Director: Srikanth Nagothi

Spoilers Ahead

The good old saying, ‘Age is just a number’ might be apt for a number of occasions; however, when it comes to marriage, that too in India where you are expected to be ‘settled’ before it’s ‘too late’, age is a ticking time-bomb. The idea of age is at the heart of Srikanth Nagothi’s moving drama Bhanumati & Ramakrishna, streaming on aha video. It examines the complexities of finding love in 30s and how everyone turns judgmental when someone, especially a woman, doesn’t get married before hitting 30.

The lead protagonist, Bhanumathi (Salony Luthra) is practical, modern, and a workaholic. However, her long distance relationship comes to an end abruptly, and among many other reasons, her boyfriend tells her that he’s found someone else, who’s 24. It’s specifically used as an insult aimed towards Bhanumathi to remind her that she’s not young anymore. Bhanumathi is visibly upset and at loss of words, but she doesn’t let this pain surface on her face.

Elsewhere, Ramakrishna (Naveen Chandra), who’s in his early 30s and a native of Tenali, finds a job in the same company where Bhanumathi works. He’s traditional, kind-hearted, and a simple man with simple dreams. He wants to earn enough to take care of his parents and settle down in life with someone who respects him for who he is. Not surprisingly, Ramakrishna is assigned to work in Bhanumathi’s team, and as time goes by, the two get to know each other and eventually love blossoms between the two.

For a tale that seems so simple, writer and director Srikanth Nagothi does something quite distinctive by merely presenting the characters in the story as normal people. And it’s especially evident in how the characters are portrayed in their office space.

Telugu films have more often than not portrayed professional workspaces with comical overtones where everything is exaggerated. For starters, no one dances or goes overboard with their celebrations in the office where Bhanumathi and Ramakrishna work. The biggest issue, so to speak, is Ramakrishna’s honest confession that he can’t hold conversations in English confidently. Even the manner in which the romance blooms between the characters unravels, over a series of conversations and confessions about their lives, is treated quite naturally.

═══

■ To-do item A: Reproduce verbatim everything in the records from the first line down to the line containing "[Dashibase View](https://dashibase.com/view) is", both ends included.
The review and the records were taken from separate sources.

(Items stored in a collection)
═══

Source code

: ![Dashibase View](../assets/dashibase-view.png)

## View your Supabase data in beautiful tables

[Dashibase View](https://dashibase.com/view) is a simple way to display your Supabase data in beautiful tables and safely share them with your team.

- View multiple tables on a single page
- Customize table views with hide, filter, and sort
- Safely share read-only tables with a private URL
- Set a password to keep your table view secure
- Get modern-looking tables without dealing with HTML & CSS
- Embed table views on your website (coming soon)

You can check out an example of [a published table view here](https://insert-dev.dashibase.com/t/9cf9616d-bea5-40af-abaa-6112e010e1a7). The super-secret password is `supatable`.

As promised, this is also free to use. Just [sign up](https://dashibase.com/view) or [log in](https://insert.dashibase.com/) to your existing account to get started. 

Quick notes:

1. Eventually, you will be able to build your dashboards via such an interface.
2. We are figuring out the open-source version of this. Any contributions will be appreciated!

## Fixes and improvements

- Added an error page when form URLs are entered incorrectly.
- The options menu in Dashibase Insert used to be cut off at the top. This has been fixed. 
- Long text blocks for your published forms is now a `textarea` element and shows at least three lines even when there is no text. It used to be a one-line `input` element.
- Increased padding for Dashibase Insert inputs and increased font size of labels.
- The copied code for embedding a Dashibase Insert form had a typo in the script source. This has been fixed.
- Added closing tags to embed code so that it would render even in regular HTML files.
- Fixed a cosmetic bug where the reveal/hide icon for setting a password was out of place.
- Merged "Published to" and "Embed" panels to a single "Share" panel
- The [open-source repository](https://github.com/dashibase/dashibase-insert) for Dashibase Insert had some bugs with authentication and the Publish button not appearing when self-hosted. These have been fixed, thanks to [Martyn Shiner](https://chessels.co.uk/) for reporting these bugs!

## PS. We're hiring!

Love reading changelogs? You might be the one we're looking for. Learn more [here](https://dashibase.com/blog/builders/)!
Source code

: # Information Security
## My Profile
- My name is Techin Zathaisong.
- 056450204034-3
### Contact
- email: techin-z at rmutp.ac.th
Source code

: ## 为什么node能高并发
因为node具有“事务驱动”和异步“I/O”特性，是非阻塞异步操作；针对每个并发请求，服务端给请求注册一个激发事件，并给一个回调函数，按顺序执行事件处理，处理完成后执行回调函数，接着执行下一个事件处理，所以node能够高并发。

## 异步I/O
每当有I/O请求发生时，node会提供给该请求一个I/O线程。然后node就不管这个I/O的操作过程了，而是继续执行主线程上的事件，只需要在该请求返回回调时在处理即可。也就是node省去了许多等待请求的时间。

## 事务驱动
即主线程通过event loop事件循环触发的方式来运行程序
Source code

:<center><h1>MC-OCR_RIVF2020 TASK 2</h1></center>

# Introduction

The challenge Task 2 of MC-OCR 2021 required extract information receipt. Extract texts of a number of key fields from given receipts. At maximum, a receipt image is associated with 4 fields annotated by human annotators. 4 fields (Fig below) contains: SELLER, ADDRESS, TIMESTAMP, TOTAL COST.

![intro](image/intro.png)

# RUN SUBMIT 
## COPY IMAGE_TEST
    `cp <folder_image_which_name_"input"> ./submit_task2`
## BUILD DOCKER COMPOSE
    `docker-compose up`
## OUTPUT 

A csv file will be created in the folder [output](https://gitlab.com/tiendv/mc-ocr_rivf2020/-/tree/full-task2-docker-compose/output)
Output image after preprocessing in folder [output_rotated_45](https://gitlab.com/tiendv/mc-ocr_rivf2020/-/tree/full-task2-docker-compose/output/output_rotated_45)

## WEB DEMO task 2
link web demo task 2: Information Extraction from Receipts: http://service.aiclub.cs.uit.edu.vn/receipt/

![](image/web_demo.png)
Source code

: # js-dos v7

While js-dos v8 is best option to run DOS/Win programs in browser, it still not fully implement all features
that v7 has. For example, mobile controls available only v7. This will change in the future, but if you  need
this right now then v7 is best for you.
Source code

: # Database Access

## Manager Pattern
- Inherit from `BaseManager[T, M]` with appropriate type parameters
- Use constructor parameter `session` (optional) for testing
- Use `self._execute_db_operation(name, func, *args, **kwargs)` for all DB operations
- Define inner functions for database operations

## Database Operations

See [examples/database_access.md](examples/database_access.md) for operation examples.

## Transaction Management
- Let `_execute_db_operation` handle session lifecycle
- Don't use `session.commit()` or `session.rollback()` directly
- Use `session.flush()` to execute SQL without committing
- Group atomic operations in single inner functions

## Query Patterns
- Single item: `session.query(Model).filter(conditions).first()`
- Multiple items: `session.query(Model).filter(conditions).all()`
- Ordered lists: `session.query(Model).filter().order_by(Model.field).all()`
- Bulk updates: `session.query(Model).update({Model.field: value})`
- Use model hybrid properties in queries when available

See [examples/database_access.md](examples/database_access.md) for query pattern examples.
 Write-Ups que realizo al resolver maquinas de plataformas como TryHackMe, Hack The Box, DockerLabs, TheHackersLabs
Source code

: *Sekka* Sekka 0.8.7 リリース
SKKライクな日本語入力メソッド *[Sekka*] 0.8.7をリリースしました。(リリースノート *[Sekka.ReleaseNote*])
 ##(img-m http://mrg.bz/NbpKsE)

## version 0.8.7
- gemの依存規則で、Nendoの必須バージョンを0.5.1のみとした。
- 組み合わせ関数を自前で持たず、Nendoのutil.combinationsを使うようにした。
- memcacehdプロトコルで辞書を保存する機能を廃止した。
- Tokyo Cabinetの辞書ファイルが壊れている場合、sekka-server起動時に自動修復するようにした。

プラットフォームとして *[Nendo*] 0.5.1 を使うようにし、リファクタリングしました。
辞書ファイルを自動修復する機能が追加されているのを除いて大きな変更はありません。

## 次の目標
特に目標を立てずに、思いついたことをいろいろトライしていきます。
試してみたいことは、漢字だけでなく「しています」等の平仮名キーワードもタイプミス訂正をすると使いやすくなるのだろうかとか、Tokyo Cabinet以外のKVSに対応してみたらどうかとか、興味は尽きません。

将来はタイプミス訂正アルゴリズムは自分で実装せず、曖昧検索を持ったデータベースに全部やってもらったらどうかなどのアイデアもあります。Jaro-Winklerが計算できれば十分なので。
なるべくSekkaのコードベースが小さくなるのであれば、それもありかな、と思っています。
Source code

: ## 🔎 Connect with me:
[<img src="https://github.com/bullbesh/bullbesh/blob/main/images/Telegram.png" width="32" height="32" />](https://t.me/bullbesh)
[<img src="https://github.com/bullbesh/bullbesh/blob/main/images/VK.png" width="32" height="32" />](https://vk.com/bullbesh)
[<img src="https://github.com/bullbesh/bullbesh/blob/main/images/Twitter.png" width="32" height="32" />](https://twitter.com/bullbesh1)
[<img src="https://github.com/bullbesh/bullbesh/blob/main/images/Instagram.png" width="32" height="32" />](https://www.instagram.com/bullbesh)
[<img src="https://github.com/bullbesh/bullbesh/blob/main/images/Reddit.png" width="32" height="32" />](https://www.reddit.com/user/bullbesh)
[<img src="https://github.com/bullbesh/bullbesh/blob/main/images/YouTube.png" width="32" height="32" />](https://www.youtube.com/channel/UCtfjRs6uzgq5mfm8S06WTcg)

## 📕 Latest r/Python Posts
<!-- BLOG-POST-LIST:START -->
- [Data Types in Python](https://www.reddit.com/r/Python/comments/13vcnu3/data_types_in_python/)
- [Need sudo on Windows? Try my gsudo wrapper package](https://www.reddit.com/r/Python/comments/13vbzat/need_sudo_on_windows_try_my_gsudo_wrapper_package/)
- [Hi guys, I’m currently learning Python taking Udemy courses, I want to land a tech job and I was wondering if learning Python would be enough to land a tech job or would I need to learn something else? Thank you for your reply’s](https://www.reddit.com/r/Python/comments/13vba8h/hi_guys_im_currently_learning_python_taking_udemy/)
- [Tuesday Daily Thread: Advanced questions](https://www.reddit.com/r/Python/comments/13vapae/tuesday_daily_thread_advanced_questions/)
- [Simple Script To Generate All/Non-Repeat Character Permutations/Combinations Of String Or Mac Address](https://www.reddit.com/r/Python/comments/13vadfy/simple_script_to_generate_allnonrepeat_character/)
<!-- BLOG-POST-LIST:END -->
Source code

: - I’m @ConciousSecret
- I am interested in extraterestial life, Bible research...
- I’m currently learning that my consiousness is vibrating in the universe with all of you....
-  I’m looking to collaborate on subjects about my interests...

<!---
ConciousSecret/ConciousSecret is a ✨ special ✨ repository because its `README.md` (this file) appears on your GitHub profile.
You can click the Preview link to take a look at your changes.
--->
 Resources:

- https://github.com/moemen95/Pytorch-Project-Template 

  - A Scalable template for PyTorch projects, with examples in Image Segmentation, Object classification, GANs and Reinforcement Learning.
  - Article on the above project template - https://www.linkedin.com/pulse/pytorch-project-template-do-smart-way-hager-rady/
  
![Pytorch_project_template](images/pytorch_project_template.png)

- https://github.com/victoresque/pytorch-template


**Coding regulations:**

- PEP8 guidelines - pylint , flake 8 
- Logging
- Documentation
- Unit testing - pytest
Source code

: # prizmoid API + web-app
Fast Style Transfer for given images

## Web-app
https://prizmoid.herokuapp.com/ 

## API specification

═══

■ To-do item B: Quote everything in the film review from "Telugu films have" down to "treated quite naturally.".

■ Exercise answer A:
Source code

: ![Dashibase View](../assets/dashibase-view.png)

## View your Supabase data in beautiful tables

[Dashibase View](https://dashibase.com/view) is a simple way to display your Supabase data in beautiful tables and safely share them with your team.

■ Exercise answer B:
Telugu films have more often than not portrayed professional workspaces with comical overtones where everything is exaggerated. For starters, no one dances or goes overboard with their celebrations in the office where Bhanumathi and Ramakrishna work. The biggest issue, so to speak, is Ramakrishna’s honest confession that he can’t hold conversations in English confidently. Even the manner in which the romance blooms between the characters unravels, over a series of conversations and confessions about their lives, is treated quite naturally.